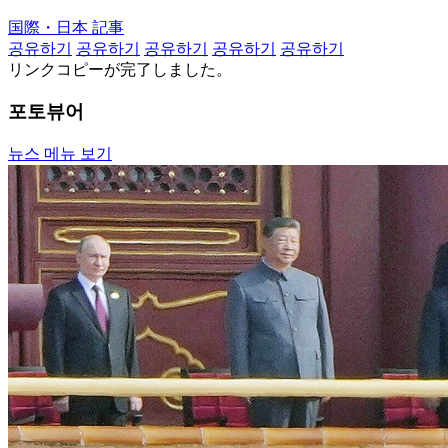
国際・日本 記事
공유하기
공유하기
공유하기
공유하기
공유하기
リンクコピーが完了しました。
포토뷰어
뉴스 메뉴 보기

---

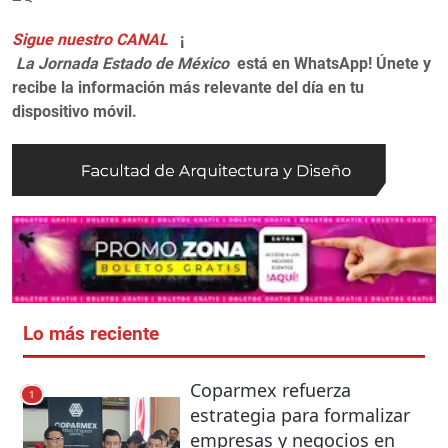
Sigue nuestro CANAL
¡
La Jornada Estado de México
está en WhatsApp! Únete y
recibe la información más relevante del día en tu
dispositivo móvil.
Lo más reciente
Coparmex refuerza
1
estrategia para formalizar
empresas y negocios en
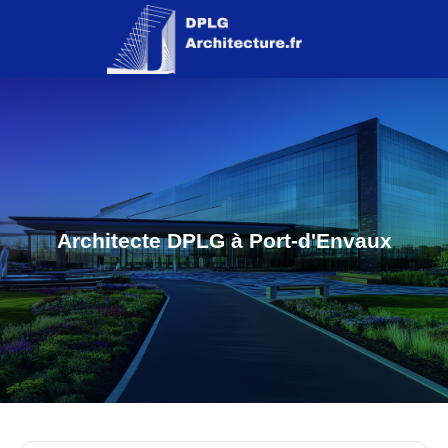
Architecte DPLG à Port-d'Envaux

■ TASK OBJECTIVE
Look above for the line holding "recibe la información" and output everything from it down to the line holding "Architecte DPLG à Port-d'Envaux", both ends included, exactly and without images.

■ SOLUTION TO THIS PROBLEM
recibe la información más relevante del día en tu
dispositivo móvil.
Lo más reciente
Coparmex refuerza
1
estrategia para formalizar
empresas y negocios en
Architecte DPLG à Port-d'Envaux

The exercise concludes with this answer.